Here at Wilkin Chapman, we have put together some essential touring tips to revolutionise your ride, helping you to save time, stay organised and have fun.
Before the trip, write a checklist of things you need to take, and be sure to check it through. Though it’ll be individual to each rider, here is a recommended list of general items which may be useful:
Spare motorbike key
Puncture repair kit
Road legal GB/EU stickers
First aid kit
If you decide to take a phone, be sure to update your Medical ID. Available on most smartphones, your Medical ID can be added and edited on Apple’s Health App and Android’s user settings. The brief and often vital information you provide - such as emergency contacts, blood type and prescribed medication - could assist medical professionals quickly and effectively in the case of an emergency. Find out more about it here.
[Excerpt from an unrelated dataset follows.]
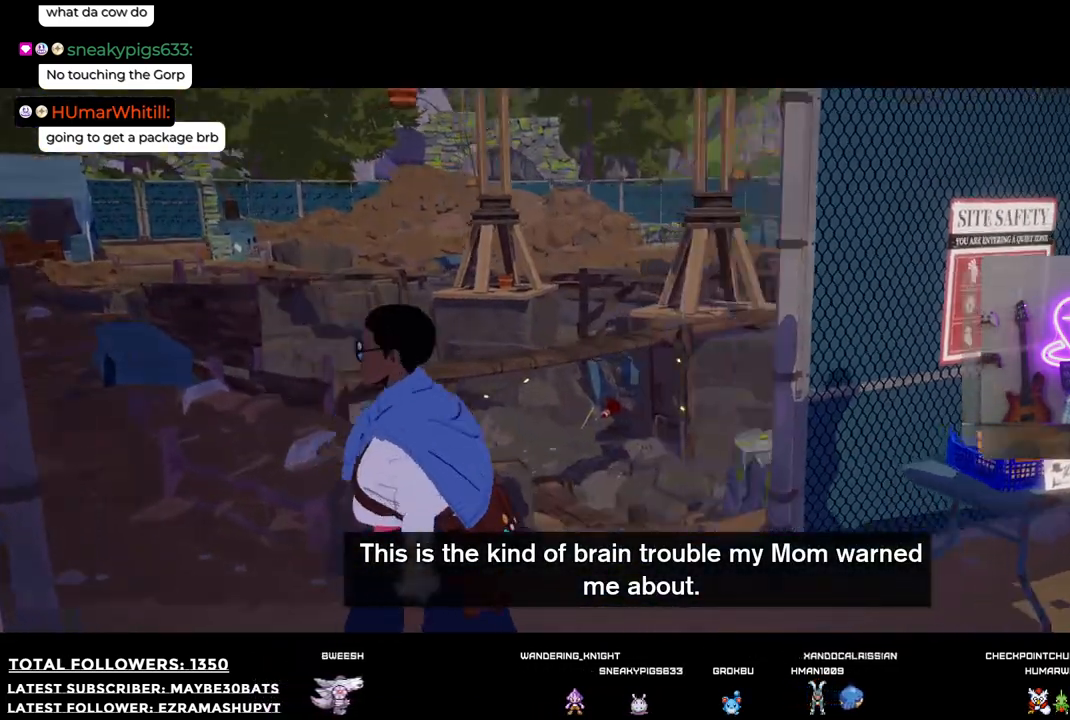
{"buttons": [], "left_stick": "left", "right_stick": "center", "events": [[202, "right_stick", "center"]]}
Though your phone can be a lifesaver, as well as making a great camera, map and wallet, it’s important not to rely on it. Take note of the towns you pass, the signs you see and the roads you are on, especially if they’re unknown to you or it’s getting dark. Take a good old-fashioned map and carry a documents wallet with other important paperwork such as your passport, insurance details and hotel reservations – whilst you may not need everything, don’t depend on Google Maps, e-tickets or paperless bookings.
If you are travelling outside of the UK to other countries in Europe, be sure to have relevant insurance such as European Breakdown Cover and European Health Insurance (EHIC). In addition to this, know your speed limits. Avoid rush hour, particularly in cities you aren’t familiar with and travel across them before the traffic hits, whether that means setting off early or extending your evening journey across the city, to bypass the following day’s busiest periods.
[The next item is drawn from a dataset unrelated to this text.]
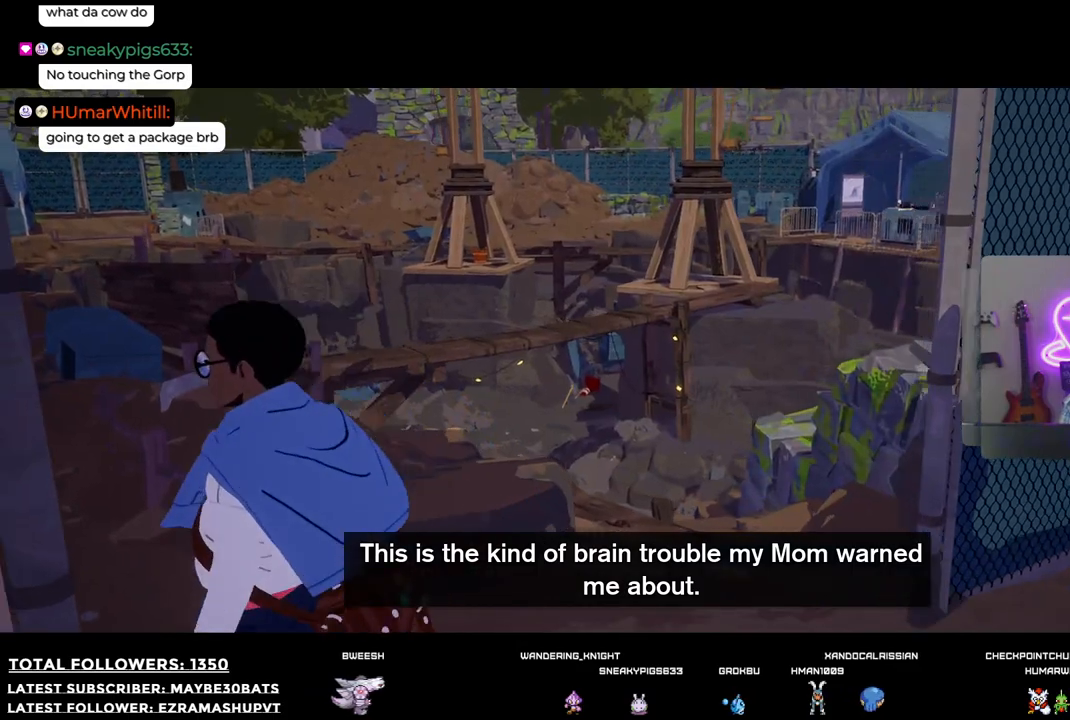
{"buttons": [], "left_stick": "up-left", "right_stick": "up-right", "events": [[110, "left_stick", "up-left"], [257, "right_stick", "up-right"]]}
Before any trip, give your bike a once over and take a pre-ride maintenance check. Carrying out a couple of quick visual checks - lights and controls, tyres and secured luggage - plus monitoring air pressure and oil level can be really effective in making sure every ride is a comfortable, safe, and secure one. The major differences in preparing your bike for a Sunday afternoon ride and a motorcycle tour are that you’ll be riding further and carrying more weight, so always keep this in mind.
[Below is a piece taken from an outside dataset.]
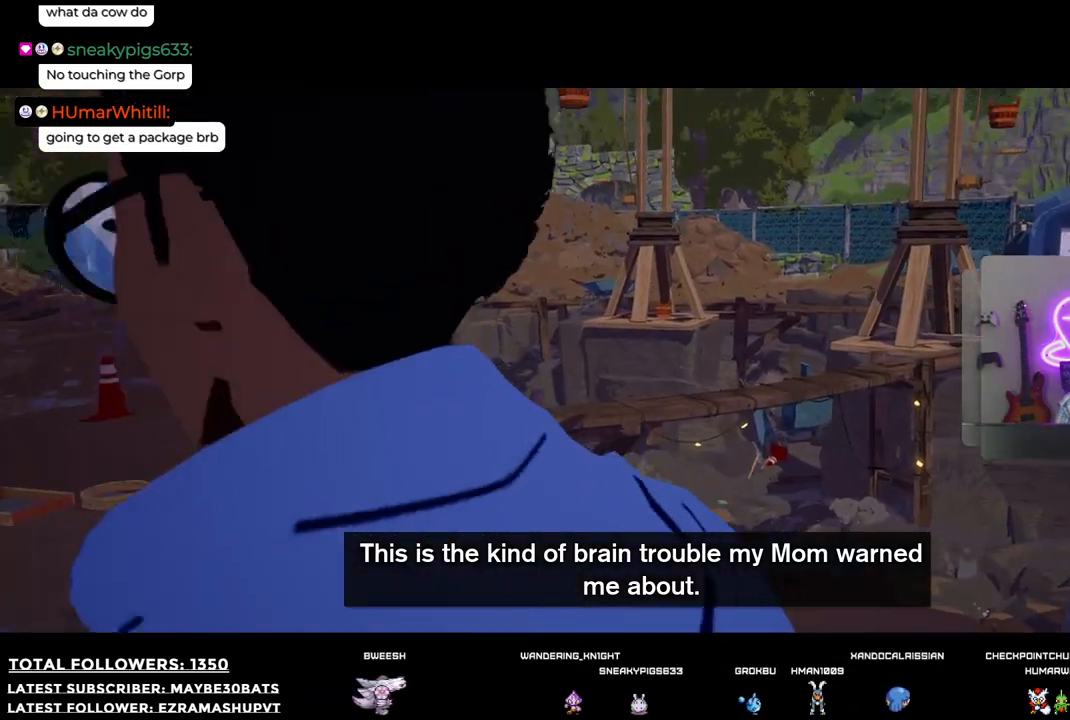
{"buttons": [], "left_stick": "up-left", "right_stick": "center", "events": [[220, "right_stick", "center"]]}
You should expect more wear on the moving components of your bike, such as belts, chains and tyres, but don’t let this stop you from touring. Ensure your tyres are inflated to the highest suggested pressures for additional loads, and if they’re new then wear them in first. Replace your belt if it has met its recommended mileage and make sure your wheels are aligned.
Remember, long runs are good for your bike, especially if it doesn’t get daily exercise; they’re equally as good for you too - so be prepared first, then get out and ride.